Houve secas que ameaçam o
abastecimento de alimentos, inundações no Japão, chuvas extremas
no leste dos EUA, incêndios na Califórnia, Suécia e Grécia. No
Reino Unido, turistas que tentam atravessar o túnel do Canal da
Mancha para a França enfrentaram enormes filas quando instalações
de ar-condicionado em trens falharam devido à onda de calor.
Milhares de pessoas ficaram presas durante cinco horas no calor dos
30º C, sem água. No sul do Laos, as fortes chuvas levaram a um
colapso da represa, deixando milhares de pessoas desabrigadas e
inundando várias aldeias. O recorde europeu de calor era de 48º C,
registrado em julho de 1977 em Atenas, mas esta marca pode ser
quebrada no verão de 2018 (mesmo sendo “apenas” o quarto ano
mais quente da série).
O incêndio denominado Mendocino
Complex, que atingiu a Califórnia, em agosto, tornou-se o maior da
história moderna do estado após queimar mais de 283 mil hectares em
11 dias, de acordo com o jornal Los Angeles Times. Sete pessoas
morreram e milhares tiveram que deixar suas casas. Os prejuízos
financeiros são enormes, mostrando que o crescimento econômico do
Estado mais rico dos EUA está se tornando deseconômico.
A onda de calor que atingiu a Europa
neste verão chegou também a áreas próximas do Círculo Polar
Ártico — linha imaginária no extremo norte do planeta. As
temperaturas ultrapassaram os 30°C em regiões onde costuma fazer
frio o ano inteiro. Na Lapônia, região no extremo-norte da
Finlândia, os termômetros registraram 33,4°C, uma das temperaturas
mais altas da história.
O que é preciso reconhecer é que
esses eventos climáticos extremos estão relacionados ao fato de
que, desde 2015, o Planeta já está em torno de 1º C acima da média
pré-industrial. A terra está se tornando um local perigoso.
Portanto, a recente onda de eventos catastróficos não é mera
anomalia. O sistema climático está cada vez mais desequilibrado, em
função do modelo “Extrai-Produz-Descarta”.
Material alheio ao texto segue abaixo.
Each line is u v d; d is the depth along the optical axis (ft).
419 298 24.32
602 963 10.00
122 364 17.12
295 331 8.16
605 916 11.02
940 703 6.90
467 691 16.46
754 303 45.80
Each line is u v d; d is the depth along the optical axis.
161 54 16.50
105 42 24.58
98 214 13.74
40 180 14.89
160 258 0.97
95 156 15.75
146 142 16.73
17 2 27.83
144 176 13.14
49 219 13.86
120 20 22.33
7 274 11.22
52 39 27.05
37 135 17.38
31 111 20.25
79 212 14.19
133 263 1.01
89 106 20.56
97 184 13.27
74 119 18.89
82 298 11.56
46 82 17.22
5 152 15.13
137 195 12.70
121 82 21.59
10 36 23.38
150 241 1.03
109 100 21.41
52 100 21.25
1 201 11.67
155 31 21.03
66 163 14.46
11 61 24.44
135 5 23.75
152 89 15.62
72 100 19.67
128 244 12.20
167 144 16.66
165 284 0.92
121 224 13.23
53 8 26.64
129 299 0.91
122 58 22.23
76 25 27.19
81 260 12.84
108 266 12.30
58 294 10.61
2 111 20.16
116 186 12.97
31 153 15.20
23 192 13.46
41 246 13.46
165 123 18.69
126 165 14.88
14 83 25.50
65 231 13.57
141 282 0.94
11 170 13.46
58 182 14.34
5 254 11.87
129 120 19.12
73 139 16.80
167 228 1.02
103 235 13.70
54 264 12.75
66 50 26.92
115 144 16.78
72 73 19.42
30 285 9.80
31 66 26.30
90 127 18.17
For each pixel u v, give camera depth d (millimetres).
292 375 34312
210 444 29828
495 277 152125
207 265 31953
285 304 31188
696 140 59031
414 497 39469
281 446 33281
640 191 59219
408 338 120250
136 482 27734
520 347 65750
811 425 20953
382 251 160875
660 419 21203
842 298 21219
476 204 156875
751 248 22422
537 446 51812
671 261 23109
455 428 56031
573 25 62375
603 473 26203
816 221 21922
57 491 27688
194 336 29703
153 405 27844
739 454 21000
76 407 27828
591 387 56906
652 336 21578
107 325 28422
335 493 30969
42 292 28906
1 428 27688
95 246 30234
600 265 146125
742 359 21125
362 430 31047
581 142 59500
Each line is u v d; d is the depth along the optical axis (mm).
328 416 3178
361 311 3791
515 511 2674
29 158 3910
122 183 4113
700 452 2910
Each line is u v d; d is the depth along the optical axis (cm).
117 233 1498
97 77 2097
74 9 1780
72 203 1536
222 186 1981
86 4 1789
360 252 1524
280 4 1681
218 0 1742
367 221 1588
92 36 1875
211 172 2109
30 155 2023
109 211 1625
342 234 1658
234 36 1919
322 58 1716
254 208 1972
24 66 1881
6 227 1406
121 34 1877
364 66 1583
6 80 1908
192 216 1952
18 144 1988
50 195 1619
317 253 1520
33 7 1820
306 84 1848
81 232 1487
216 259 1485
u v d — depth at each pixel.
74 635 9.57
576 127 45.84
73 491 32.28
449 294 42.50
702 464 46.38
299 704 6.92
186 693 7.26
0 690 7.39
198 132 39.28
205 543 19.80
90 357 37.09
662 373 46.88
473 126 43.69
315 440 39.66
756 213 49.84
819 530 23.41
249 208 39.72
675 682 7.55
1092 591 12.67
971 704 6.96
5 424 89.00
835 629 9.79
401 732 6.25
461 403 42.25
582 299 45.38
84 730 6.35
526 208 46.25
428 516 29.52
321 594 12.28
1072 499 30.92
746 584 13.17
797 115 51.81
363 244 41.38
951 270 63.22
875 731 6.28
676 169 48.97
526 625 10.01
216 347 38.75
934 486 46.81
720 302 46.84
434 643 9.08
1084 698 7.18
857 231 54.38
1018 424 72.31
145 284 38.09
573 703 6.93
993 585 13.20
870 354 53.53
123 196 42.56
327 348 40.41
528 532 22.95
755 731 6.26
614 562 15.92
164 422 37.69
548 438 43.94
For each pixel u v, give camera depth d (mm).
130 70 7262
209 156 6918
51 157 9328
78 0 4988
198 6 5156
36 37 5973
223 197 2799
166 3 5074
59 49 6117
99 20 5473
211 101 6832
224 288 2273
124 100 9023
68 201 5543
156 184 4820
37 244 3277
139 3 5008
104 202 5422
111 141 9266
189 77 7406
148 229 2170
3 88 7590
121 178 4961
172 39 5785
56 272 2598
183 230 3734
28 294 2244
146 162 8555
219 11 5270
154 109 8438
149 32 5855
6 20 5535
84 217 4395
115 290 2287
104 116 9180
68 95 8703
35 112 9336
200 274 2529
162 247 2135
Estudo publicado na revista Nature
Communications indica que é provável que o mundo assista
temperaturas mais extremas nos próximos quatro anos, à medida que o
aquecimento natural reforça a mudança climática provocada pelo ser
humano. O aumento das emissões de gases do efeito estufa está
aumentando a pressão sobre as temperaturas, mas os seres humanos não
sentem a mudança como uma linha reta porque os efeitos são
diminuídos ou amplificados por fases de variação natural. De 1998
a 2010, as temperaturas globais estavam em “hiato”, já que o
resfriamento natural (da circulação oceânica e dos sistemas
climáticos) compensou o aquecimento global antropogênico. Mas o
planeta entrou agora quase na fase oposta, quando as tendências
naturais estão impulsionando os efeitos produzidos pelas atividades
antrópicas.
Infelizmente, em vez de confrontar
essa ameaça à espécie humana e às demais espécies vivas da
Terra, o mito do crescimento econômico permanente e indefinido
repete sempre o mantra que a qualidade de vida depende do aumento das
atividades antrópicas. Contudo, a economia não pode ser maior do
que a ecologia e nem a humanidade pode superar a capacidade de carga
da Terra. Ou a civilização muda o rumo que leva ao colapso
ambiental ou haverá de lidar com um colapso civilizacional.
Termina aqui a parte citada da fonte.